Tanti degli uomini giunti a Novedrate in Veneto erano stati mezzadri al servizio di un proprietario terriero, il conte Luigino Ancillotto, che a un certo punto aveva venduto i propri terreni: così i contadini, ritrovatisi improvvisamente senza lavoro, non avevano trovato altra soluzione che lasciare la propria terra per spostarsi in Lombardia, dove le fabbriche e il settore edile avrebbero garantito loro un lavoro sicuro.
Un gruppo di veneti, in particolare, giunse in Brianza dopo aver saputo che alcuni terreni boschivi di Novedrate, in precedenza appartenuti al barone Casana, erano stati messi in vendita dai nuovi proprietari, i medesi fratelli Frigerio.
Acquistati i terreni, iniziò una pacifica invasione di famiglie venete.
I nuovi arrivati lavoravano soprattutto nelle fabbriche di Figino, dedicando le ore serali e quelle della domenica alla costruzione delle abitazioni che avrebbero accolto i loro familiari pronti a ricongiungersi con loro.
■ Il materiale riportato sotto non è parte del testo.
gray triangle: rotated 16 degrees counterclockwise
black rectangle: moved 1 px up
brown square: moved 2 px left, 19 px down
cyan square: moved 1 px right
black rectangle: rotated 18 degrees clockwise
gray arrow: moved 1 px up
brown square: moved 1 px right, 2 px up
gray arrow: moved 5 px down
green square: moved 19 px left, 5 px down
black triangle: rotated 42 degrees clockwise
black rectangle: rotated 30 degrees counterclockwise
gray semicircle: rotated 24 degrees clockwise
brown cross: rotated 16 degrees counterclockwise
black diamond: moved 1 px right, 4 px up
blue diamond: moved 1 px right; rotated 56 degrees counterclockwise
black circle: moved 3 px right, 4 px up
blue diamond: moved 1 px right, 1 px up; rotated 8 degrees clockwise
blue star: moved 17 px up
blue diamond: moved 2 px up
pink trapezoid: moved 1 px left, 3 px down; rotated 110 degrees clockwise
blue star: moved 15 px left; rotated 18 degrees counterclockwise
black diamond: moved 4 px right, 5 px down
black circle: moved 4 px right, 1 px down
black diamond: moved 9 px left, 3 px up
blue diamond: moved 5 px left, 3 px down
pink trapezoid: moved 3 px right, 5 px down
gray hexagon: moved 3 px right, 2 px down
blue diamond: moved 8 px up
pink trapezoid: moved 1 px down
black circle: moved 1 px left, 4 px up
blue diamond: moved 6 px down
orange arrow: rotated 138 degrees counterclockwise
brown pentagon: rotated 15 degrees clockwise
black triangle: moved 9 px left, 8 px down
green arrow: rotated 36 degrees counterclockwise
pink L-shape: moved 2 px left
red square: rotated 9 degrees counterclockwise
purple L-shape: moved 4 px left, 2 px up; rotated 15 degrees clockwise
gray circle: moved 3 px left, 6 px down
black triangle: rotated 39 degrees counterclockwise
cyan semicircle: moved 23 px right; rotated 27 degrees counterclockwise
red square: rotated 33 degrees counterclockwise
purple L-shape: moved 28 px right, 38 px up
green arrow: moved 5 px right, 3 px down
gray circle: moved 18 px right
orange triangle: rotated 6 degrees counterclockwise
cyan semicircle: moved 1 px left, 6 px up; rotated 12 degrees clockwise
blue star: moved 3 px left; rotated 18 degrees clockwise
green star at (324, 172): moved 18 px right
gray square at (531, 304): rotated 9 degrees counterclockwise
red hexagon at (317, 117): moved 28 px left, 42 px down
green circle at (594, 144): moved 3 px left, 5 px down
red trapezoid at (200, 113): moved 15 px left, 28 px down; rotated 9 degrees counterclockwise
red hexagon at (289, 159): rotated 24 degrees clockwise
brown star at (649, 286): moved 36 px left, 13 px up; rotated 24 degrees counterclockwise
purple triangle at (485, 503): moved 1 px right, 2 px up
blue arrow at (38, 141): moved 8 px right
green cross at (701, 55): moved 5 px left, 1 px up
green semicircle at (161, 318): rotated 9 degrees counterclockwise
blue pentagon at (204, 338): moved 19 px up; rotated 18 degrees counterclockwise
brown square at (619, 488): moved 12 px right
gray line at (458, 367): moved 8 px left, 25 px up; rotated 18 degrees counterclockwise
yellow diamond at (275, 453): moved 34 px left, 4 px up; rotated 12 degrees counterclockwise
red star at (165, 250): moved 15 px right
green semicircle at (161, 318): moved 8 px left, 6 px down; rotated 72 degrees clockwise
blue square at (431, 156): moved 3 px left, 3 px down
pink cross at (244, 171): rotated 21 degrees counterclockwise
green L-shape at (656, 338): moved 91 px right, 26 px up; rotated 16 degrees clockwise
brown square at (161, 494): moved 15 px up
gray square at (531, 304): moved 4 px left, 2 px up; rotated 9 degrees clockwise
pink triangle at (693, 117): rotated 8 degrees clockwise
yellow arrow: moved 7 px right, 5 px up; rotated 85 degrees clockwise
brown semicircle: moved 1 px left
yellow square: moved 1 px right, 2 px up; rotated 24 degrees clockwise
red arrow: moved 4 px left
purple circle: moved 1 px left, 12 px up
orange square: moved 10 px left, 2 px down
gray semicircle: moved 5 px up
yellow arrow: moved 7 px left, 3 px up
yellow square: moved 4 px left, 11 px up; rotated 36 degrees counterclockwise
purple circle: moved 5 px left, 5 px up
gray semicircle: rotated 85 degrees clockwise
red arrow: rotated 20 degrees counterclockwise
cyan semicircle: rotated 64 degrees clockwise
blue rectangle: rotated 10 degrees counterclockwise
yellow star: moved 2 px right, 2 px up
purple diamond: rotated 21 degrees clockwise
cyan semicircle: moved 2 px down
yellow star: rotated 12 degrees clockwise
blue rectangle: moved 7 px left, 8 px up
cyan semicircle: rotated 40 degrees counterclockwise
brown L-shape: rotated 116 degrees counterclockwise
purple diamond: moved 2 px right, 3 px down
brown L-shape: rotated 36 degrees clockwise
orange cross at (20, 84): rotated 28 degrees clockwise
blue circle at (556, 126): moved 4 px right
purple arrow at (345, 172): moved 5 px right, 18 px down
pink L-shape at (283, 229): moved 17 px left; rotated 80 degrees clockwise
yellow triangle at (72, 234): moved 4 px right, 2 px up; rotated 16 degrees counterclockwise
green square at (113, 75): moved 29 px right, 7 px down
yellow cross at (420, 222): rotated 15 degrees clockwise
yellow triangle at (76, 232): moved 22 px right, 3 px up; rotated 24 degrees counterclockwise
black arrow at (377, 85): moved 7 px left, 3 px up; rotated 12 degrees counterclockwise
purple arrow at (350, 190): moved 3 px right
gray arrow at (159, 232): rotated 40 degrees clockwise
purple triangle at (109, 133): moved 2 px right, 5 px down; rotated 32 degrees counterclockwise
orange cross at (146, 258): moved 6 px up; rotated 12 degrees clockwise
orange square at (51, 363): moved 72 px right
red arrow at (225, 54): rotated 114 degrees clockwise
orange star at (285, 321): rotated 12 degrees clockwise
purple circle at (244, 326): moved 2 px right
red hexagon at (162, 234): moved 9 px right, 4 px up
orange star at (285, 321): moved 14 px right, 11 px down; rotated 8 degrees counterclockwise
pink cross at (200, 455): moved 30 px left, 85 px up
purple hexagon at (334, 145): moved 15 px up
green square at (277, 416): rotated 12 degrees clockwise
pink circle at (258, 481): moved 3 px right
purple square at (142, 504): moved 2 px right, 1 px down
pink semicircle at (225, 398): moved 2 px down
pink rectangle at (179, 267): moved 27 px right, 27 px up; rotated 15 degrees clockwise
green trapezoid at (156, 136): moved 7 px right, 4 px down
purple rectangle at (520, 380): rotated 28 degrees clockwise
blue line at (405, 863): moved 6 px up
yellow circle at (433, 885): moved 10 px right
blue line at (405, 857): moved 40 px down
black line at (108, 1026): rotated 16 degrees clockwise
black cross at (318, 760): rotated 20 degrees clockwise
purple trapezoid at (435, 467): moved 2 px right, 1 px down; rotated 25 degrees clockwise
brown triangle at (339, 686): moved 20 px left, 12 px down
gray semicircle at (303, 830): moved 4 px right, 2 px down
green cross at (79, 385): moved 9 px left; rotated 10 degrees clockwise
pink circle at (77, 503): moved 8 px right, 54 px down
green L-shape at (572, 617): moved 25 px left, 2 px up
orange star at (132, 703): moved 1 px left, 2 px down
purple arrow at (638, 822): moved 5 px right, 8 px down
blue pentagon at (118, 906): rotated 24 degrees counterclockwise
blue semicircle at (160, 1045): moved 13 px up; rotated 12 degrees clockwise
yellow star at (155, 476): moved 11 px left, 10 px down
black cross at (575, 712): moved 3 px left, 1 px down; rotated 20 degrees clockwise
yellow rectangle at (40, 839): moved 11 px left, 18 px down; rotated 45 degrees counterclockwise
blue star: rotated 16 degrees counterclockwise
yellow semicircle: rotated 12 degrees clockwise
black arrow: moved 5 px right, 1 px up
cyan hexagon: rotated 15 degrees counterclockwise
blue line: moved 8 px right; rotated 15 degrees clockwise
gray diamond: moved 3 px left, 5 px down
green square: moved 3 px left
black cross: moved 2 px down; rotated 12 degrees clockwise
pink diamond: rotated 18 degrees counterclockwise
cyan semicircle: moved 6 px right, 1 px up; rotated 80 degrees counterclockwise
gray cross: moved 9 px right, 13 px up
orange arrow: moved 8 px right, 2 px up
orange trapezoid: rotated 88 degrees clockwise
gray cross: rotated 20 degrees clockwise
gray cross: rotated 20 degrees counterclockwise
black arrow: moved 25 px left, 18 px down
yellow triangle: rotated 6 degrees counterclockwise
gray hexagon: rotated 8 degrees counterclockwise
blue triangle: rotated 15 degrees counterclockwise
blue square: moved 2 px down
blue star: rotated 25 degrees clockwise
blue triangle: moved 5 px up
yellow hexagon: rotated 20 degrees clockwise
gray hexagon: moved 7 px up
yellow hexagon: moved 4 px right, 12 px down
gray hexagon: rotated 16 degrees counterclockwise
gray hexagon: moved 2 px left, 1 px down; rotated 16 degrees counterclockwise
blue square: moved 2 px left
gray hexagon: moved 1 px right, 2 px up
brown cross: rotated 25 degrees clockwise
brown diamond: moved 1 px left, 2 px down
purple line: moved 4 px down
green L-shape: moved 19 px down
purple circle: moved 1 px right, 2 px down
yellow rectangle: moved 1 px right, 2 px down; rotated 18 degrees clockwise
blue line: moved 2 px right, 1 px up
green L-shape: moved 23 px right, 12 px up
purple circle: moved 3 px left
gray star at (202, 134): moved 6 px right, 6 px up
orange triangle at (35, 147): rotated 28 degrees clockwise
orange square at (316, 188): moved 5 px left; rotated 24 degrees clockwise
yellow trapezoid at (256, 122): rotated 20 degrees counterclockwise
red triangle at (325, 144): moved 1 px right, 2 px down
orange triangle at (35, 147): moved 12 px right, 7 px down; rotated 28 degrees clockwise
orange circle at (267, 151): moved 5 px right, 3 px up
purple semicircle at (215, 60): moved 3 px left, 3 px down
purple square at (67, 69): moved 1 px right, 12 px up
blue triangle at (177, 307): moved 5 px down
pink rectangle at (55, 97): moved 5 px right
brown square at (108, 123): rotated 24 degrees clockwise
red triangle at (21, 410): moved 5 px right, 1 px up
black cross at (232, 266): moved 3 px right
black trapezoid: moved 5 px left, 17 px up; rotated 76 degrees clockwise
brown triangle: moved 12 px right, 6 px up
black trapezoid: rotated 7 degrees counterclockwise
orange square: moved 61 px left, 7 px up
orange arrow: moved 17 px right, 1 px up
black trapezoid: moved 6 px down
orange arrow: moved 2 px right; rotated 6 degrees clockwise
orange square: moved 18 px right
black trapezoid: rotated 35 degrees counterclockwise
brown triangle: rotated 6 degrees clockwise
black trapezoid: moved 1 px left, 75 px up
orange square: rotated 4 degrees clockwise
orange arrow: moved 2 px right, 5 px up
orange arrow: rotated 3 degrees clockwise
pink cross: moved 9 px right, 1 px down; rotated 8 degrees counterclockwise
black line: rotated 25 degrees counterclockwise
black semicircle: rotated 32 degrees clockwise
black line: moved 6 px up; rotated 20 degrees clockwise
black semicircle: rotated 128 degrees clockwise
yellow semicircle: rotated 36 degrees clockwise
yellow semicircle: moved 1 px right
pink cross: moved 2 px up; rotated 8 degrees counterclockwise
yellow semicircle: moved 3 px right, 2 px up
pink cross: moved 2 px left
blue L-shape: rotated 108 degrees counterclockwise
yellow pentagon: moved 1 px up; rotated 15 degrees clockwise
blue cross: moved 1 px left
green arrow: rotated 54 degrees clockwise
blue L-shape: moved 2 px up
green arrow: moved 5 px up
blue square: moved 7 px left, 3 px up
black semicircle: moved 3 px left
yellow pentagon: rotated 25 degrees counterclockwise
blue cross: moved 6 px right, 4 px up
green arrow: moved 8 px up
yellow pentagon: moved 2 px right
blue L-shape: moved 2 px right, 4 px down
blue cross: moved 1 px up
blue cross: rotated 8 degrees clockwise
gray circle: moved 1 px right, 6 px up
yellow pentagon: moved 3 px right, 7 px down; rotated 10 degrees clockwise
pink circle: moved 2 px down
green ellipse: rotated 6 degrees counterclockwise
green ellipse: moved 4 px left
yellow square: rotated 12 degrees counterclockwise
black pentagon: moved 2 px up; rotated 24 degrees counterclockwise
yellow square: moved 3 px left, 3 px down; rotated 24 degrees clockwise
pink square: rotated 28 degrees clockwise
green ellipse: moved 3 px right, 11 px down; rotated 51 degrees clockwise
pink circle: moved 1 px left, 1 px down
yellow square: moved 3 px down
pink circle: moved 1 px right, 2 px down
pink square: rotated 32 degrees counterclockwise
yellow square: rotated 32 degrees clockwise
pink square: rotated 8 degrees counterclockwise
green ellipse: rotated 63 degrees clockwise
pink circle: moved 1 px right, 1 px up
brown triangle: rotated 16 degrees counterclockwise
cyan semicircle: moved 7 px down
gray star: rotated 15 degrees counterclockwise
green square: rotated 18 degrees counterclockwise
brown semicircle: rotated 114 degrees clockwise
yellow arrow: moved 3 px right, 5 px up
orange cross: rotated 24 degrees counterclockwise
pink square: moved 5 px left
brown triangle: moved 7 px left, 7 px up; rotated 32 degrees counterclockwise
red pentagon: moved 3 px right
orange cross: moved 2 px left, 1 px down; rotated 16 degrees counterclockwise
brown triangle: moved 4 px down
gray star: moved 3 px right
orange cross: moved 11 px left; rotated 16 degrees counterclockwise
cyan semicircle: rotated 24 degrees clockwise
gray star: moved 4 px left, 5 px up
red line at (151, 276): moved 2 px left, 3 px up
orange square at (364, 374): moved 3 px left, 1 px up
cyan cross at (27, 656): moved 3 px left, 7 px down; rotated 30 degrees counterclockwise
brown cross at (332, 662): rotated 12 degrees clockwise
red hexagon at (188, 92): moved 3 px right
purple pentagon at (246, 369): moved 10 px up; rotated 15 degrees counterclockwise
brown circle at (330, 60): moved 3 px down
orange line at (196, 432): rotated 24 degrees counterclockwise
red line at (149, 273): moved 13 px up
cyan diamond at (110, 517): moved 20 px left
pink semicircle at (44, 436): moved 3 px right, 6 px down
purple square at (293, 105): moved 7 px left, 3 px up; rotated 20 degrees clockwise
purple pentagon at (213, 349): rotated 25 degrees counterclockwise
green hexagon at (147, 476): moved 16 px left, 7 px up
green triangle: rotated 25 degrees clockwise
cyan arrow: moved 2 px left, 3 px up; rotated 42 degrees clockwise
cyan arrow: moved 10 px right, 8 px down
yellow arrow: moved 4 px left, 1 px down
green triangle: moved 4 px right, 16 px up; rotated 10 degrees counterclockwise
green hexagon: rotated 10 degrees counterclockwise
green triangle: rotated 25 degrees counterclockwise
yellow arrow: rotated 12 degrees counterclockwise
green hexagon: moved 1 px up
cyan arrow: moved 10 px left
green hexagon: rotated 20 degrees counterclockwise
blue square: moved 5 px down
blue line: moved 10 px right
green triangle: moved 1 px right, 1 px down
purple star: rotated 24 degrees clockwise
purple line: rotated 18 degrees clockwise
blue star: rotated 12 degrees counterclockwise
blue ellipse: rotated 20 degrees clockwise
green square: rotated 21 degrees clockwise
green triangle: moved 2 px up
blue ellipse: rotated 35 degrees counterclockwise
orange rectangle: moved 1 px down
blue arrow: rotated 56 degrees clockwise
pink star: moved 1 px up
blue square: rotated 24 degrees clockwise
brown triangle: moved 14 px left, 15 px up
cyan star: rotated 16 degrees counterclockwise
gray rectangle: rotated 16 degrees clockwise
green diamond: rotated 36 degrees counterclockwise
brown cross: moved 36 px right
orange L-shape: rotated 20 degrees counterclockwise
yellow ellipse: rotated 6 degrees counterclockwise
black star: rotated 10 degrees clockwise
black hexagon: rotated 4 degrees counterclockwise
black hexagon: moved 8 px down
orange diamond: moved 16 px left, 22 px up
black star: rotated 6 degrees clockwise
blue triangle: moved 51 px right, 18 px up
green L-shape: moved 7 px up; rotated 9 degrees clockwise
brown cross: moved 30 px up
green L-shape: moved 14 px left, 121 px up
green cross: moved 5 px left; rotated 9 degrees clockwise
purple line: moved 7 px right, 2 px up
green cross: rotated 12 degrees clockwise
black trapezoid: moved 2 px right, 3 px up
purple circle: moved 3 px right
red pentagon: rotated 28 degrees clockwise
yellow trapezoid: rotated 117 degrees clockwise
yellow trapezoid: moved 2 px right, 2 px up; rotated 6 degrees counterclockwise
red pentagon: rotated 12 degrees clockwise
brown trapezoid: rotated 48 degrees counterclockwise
All’epoca il villaggio veneto si trovava in aperta campagna, ed era collegato al centro abitato da sentieri difficilmente percorribili, che diventavano fangosi ogni volta che pioveva. Le case, poi, erano ancora prive di illuminazione.
Una nuova ondata migratoria si verificò negli anni Sessanta, dopo l’inondazione del Polesine.
Il 19 marzo del 1966, infine, fu inaugurata la piccola Chiesa di San Giuseppe, la cui costruzione era stata finanziata direttamente dal parroco don Stanislao Zanolli.
Proprio quel giorno, il parroco – al termine delle celebrazioni – fu colpito da infarto fulminante e morì.
Prima di lasciare questa terra, aveva fatto in tempo a vedere la chiesa del villaggio veneto per la cui apertura al culto si era tanto speso.